Now, it is unfalsifiability
of this fourth kind that is the most
problematic, and that Popper took to be paradigmatic of pseudo-science. The first two kinds of unfalsifiable
statement are, I would argue, unproblematic, and the third kind is at least
arguably defensible. Suppose multiverse
theories are indeed unfalsifiable. Which
of these four classes would they fall in?
They don’t
fall into the first category, because their description of the world is not true
of metaphysical or arithmetical necessity. That is why even defenders of multiverse
theories typically allow that they might
be wrong, and at least try to come up
with ways of testing such theories empirically.

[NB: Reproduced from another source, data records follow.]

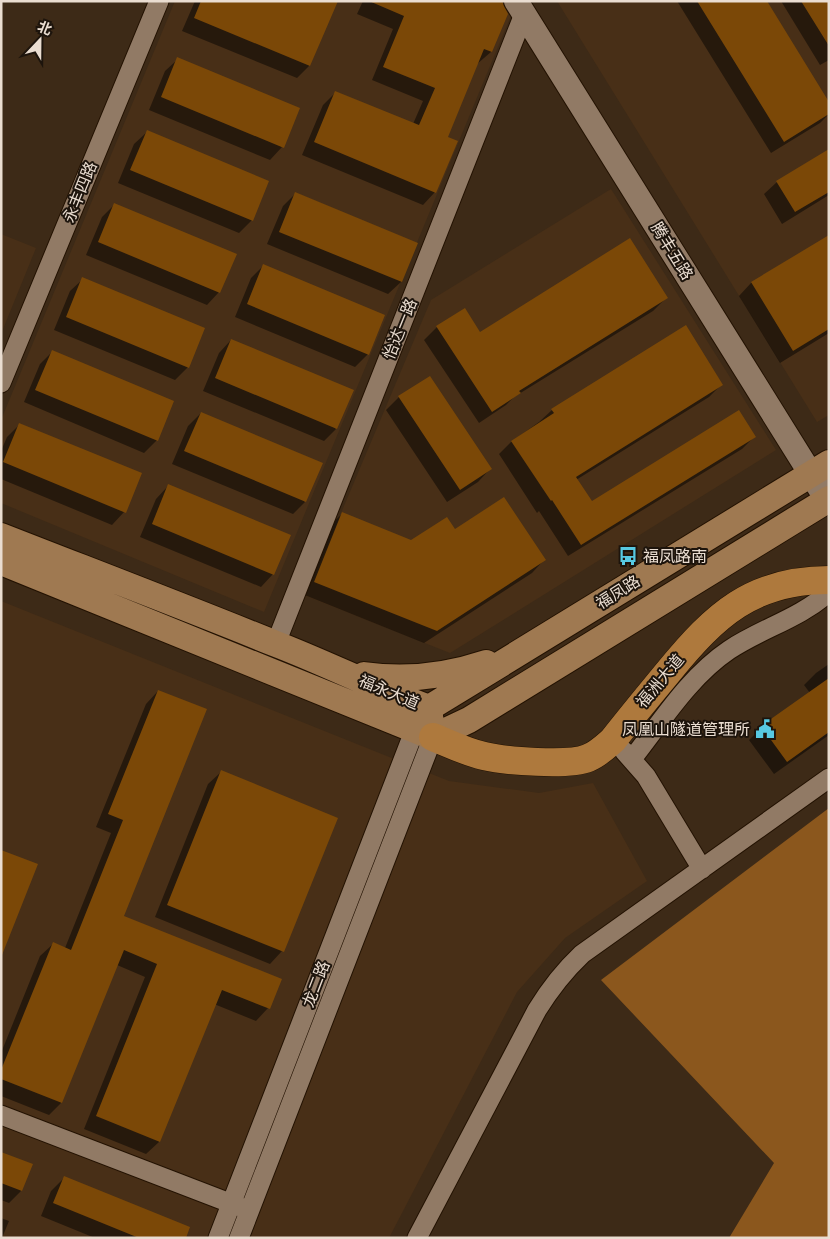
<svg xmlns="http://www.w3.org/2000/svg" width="830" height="1239" font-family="Roboto,'Noto Sans SC',sans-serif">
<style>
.built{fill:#482f17}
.forest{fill:#8b571d}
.shadow{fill:#0007}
.building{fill:#7b4807}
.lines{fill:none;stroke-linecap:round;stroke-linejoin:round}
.minor-casing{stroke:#231202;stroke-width:21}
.tertiary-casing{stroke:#231202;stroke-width:26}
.secondary-casing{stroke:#231202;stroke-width:28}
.primary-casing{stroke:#231202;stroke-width:29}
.minor{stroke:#917a65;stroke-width:19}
.tertiary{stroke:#917a65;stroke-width:24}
.secondary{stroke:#9f7951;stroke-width:26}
.primary{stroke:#ae793d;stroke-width:28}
.labels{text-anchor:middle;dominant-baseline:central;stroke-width:4;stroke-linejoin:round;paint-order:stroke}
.street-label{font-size:16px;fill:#eaddd1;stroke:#1d140c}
.poi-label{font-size:16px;fill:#eaddd1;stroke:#1d140c;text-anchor:start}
</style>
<rect width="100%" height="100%" fill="#3d2a17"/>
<path class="built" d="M175,1h329l8,12 -248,599 -263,-109v-83z
M557,1h272v414l-12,7z
M611,189l165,261 -326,203 -144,-57 125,-296z
M1,234l35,14 -35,86z
M1,601l448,180 90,12 54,-10 54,98 -82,57 -48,54 -128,246h-388z"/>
<path class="forest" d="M829,808v430h-100l45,-75 -173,-183z"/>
<path class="shadow" d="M195,1h141l-27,65 -12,12 -115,-47z
M363,1h138l5,13 -15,38 -14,12 -31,74 -11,54 -12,13 -121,-50 21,-50 13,-13 77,32 10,-23 -51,-21 21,-51 -36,-15z
M677,1h88l64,103v10l-9,9 -49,30z
M781,1h48v59l-9,5z
M178,59l104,88 -12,13 -121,-50 16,-39z
M147,132l105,88 -13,13 -121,-50 16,-39z
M829,150v45l-47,29 -18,-30 13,-12z
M296,193l120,50 -15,39 -13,12 -121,-50 16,-38z
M115,204l104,88 -12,13 -121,-50 16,-38z
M829,236v97l-49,30 -41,-67 12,-13z
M263,266l105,88 -13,13 -120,-50 16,-39z
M83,279l105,88 -13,13 -121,-50 16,-39z
M666,298l-13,13 -139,86 -8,8 -27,18 -55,-83 13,-13 27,-17 16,23z
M231,340l105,89 -12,12 -121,-50 16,-38z
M52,352l105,88 -13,13 -120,-51 16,-38z
M722,384l-13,13 -133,83 15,23 163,-66 -12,12 -174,107 -29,-45 -2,2 -38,-59 12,-12 28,-20 13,-12z
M399,397l91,72 -12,13 -31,20 -61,-92z
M201,413l104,89 -12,12 -121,-50 16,-38z
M20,424l120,50 -16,38 -12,13 -111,-46v-28l6,-14z
M168,486l105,88 -12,13 -121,-50 16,-38z
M342,514l69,28 44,-11 89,29 -12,13 -108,70 -122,-49 27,-68z
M829,664v71l-55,39 -25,-34 13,-13 48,-34 -6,-8 12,-12z
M158,691l-36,225 158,64 -12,28 -12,13 -42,-17 -55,138 -13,12 -62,-25 61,-152 -28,-12 -56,138 -12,12 -48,-19v-43l39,-97 13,-12 12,4 46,-115 -15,-6 50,-123z
M221,772l61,179 -12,13 -115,-47 53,-133z
M1,1153l20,38 -12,12 -8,-3z
M64,1178l120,60h-89l-54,-22 10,-25z
M1,1218l8,3 -7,17h-1z"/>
<path class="building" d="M201,1h137l-28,65 -116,-48z
M369,1h133l6,13 -16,38 -8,-3 -36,88 10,4 -22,52 -122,-51 21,-51 84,34 16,-37 -52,-21 21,-51z
M697,1h70l62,101v12l-45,28z
M801,1h28v45z
M177,57l123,51 -16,40 -123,-51z
M147,130l122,51 -16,40 -123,-51z
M829,149v43l-34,20 -19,-31z
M295,192l123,51 -16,39 -123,-50z
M114,203l123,51 -17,39 -122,-51z
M829,235v94l-36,22 -42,-69z
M630,238l38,60 -149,93 2,2 -29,19 -56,-86 29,-18 15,24z
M263,264l122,51 -16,40 -122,-51z
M82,277l123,51 -16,40 -123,-51z
M686,325l37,60 -147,92 16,24 147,-91 17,27 -175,108 -29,-45 -1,1 -40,-60 43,-28 -3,-4z
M231,339l123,51 -17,39 -122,-51z
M52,350l122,51 -16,40 -123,-51z
M430,376l62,93 -32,21 -62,-94z
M201,412l122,51 -17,39 -122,-51z
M19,423l123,50 -16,40 -123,-51z
M168,484l123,51 -17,40 -122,-51z
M504,497l42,63 -109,71 -123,-49 28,-70 69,28 36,-23 8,12z
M829,678v54l-42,30 -26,-36z
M158,690l49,19 -83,207 158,63 -12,30 -48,-19 -62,152 -64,-26 61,-152 -33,-14 -62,153 -61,-24v-9l52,-128 18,8 52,-130 -15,-6z
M221,770l117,48 -54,134 -117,-47z
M1,850l37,14 -36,91h-1z
M1,1152l32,12 -11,27 -21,-8z
M64,1176l126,51 -4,11h-47l-86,-35z"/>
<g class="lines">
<g class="minor-casing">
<path id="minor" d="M1,383l158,-382
M276,643l248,-629
M624,751l22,25 56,93
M632,759c30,-38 57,-82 97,-109 33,-22 70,-31 100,-58
M1,1115l242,93
M218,1238l197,-509
M239,1238l194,-501
M417,1238l120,-228c13,-21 27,-39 45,-56l247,-176"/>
</g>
<g class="tertiary-casing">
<path id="tertiary" d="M516,1l311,499"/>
</g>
<g class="secondary-casing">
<path id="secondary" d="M1,536c92,36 184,71 275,108 52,20 101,45 153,64l2,16
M1,562l429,174
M364,675c42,6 83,1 122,-12
M415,729l14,-21 400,-245
M433,737l36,-17 360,-221"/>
</g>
<g class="primary-casing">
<path id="primary" d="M433,737c17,7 33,15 51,19 21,5 85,10 104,2 10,-4 17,-11 25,-18 18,-23 37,-46 56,-69 46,-56 83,-91 160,-91"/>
</g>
<use href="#minor" class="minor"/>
<use href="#tertiary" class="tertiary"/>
<use href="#secondary" class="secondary"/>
<use href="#primary" class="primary"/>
</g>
<defs>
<g id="bus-bare" transform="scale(1.5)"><path d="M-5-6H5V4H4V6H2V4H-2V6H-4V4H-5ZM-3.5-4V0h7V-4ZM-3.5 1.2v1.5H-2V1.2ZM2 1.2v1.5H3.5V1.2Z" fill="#57c9e2" stroke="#1d140c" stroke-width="2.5" paint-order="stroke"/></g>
<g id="civic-bare" transform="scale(1.5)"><path d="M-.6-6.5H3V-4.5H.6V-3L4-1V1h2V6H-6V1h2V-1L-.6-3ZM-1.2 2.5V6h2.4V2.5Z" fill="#57c9e2" stroke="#1d140c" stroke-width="2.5" paint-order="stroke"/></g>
</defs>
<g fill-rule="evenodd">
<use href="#bus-bare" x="628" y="556"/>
<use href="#civic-bare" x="765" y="729"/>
</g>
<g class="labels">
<g class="street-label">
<text transform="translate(80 192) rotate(-68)">永丰四路</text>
<text transform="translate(672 251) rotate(58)">腾丰五路</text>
<text transform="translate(400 329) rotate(-68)">怡达一路</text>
<text transform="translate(618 592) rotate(-32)">福凤路</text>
<text transform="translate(660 681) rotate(-50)">福洲大道</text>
<text transform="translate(389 692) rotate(23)">福永大道</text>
<text transform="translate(316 984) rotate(-69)">龙二路</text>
</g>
<g class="poi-label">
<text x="643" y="556">福凤路南</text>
<text x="750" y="729" text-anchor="end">凤凰山隧道管理所</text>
</g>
</g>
<rect width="830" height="1239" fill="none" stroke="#eaddd1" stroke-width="5"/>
<g transform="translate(40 40) rotate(22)" stroke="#1d140c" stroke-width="4" paint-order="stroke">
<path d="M0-4L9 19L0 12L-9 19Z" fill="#eaddd1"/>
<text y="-8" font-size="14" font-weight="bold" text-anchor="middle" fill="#eaddd1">北</text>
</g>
</svg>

This would make no sense if the theories had the bedrock status that
truths of mathematics and metaphysics are traditionally claimed to have.
They also
don’t fall into the second category, because they aren’t fundamental truths
about what any possible empirical world must be like, which it would be
self-defeating to deny. Again, even
defenders of multiverse theories allow that they might be wrong, and certainly one can doubt such theories without
being led into incoherence (by contrast with the attempt to deny the reality of
change, which, I would argue, would
be incoherent).
Nor do multiverse
theories fall into the third category, because they are hardly fundamental to the modern scientific picture
of the world in the way that the conservation of energy and the second law of
thermodynamics are. This is obvious just
from the fact that they are highly controversial in a way that the fundamental
scientific principles mentioned are not.
So, if
multiverse theories really are not even weakly falsifiable, but altogether
unfalsifiable, it looks like they will fall into the fourth and most problematic
class of unfalsifiable theories, alongside astrology, Marxism, and
Freudianism. And in that case, Becker
will not have succeeded in defending multiverse theories from the objection in
question.
Successfully to defend them against that objection would require either (a) showing that unfalsifiable statements even of the fourth category are scientifically respectable, (b) showing that multiverse theories are, appearances notwithstanding, unfalsifiable in the way that statements in one of the other three categories are, or (c) showing that multiverse theories are in fact falsifiable and open to empirical testing. I don’t think that any of these routes is promising, but route (c) would certainly be the way to go if the defender of a multiverse theory wants to convince anyone that such theories are “scientific” in just the same sense that what Newton, Einstein, and the founders of quantum mechanics were up to was scientific. To do that, however, would not be to sidestep the objection from falsifiability (as Becker wants to do), but precisely to meet the objection head on.